● **과제 목표**
데이터 맨 처음부터 "genus: Potamogeton" 내용이 담긴 줄까지, 그 줄도 포함하여 모든 줄을 그대로 출력하세요.

● **제공 데이터**
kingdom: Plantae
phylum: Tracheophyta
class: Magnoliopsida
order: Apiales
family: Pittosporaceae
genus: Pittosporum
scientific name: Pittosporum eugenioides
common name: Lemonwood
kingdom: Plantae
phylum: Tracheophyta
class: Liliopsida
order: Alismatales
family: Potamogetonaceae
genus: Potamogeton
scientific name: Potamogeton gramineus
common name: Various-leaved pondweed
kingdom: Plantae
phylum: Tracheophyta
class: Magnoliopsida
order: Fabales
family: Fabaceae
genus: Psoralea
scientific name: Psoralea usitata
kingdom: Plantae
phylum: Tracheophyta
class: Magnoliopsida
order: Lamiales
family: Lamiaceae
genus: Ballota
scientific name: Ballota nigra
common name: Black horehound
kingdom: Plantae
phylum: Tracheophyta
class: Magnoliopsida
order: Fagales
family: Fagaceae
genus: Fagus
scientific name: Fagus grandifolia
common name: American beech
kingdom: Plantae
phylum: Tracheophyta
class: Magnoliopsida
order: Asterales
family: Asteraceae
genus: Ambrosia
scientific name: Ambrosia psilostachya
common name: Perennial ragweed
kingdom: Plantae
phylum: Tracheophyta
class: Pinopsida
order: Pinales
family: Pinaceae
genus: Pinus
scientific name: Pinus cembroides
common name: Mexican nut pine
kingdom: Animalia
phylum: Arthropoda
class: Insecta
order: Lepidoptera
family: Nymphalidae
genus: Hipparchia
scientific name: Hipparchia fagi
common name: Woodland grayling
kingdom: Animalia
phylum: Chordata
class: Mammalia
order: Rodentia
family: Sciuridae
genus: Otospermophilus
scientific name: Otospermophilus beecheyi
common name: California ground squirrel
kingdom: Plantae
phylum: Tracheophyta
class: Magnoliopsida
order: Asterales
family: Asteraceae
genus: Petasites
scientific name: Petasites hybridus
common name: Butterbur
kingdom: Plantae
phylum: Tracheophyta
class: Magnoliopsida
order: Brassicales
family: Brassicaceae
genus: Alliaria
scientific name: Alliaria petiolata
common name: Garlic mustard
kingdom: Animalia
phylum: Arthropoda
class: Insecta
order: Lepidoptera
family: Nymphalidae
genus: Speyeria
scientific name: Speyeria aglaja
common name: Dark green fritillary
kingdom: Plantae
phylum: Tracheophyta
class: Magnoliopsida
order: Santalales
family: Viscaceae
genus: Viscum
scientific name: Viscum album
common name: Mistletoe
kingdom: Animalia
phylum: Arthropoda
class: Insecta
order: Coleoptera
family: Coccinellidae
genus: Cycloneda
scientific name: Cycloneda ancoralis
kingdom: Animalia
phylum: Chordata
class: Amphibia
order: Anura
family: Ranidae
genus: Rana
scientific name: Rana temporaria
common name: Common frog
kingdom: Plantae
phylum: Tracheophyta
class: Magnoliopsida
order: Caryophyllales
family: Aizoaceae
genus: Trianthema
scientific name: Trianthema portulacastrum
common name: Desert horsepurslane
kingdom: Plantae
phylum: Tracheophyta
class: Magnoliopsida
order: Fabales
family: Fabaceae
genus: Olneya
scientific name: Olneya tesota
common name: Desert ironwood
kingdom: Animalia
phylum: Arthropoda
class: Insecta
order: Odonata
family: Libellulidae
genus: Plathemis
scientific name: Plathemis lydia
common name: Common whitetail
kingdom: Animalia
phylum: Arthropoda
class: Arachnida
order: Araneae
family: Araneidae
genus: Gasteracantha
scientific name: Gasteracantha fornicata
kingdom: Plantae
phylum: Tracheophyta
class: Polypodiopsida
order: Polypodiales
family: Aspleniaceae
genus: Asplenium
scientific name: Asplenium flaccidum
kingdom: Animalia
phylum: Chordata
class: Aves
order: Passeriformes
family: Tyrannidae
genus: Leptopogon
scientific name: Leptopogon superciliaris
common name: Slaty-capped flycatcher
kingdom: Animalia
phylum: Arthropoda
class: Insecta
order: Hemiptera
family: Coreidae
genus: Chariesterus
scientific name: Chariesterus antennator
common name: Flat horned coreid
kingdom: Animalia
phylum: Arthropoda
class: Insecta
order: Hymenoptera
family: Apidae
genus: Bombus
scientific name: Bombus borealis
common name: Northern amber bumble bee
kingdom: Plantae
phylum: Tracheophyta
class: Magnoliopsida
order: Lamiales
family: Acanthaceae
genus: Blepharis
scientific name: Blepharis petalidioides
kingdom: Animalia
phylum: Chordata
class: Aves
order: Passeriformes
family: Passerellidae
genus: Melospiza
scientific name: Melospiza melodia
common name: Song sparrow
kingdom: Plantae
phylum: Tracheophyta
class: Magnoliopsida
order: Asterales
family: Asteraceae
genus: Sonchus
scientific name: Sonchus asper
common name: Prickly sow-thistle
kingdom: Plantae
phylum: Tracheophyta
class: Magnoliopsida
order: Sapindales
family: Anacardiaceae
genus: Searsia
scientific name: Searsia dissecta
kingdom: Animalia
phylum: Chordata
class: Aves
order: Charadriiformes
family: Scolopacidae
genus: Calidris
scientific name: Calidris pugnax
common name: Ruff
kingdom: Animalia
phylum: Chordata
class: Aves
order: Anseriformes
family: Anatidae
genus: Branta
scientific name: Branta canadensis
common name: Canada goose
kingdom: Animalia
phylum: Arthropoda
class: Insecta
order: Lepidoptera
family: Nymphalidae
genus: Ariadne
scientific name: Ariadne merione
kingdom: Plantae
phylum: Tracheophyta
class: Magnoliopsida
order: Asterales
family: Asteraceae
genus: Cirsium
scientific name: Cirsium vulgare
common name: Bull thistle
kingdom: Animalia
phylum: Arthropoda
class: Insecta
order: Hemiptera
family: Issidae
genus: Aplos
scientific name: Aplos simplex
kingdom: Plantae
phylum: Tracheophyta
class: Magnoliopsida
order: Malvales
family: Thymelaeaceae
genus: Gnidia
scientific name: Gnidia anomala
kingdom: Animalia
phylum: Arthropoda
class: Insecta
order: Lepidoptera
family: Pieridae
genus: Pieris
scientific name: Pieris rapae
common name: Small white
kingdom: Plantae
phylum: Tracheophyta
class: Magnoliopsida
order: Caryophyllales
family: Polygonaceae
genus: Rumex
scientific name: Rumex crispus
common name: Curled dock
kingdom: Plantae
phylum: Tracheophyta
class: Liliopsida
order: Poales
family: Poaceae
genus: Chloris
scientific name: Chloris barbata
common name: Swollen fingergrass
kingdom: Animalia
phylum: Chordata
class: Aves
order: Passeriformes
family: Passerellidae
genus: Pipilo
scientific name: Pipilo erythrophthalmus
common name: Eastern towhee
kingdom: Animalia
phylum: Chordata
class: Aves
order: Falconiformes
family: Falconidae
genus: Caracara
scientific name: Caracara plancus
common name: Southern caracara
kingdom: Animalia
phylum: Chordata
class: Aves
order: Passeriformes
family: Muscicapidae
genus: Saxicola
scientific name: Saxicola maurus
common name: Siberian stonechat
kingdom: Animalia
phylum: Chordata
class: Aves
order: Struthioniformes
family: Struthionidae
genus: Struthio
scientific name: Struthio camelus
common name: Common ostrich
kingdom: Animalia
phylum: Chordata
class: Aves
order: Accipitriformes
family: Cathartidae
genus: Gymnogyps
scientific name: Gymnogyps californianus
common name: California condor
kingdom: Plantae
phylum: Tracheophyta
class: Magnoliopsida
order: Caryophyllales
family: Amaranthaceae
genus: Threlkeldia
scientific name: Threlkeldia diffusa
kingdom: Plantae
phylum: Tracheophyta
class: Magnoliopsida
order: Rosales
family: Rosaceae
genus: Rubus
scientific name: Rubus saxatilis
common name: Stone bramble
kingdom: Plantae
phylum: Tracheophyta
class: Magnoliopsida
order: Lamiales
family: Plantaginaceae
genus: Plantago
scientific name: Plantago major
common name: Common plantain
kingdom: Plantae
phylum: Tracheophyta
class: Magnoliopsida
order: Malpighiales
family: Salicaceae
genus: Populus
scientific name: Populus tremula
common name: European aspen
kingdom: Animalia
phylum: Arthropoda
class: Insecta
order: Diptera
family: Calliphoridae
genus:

● **과제 결과**
kingdom: Plantae
phylum: Tracheophyta
class: Magnoliopsida
order: Apiales
family: Pittosporaceae
genus: Pittosporum
scientific name: Pittosporum eugenioides
common name: Lemonwood
kingdom: Plantae
phylum: Tracheophyta
class: Liliopsida
order: Alismatales
family: Potamogetonaceae
genus: Potamogeton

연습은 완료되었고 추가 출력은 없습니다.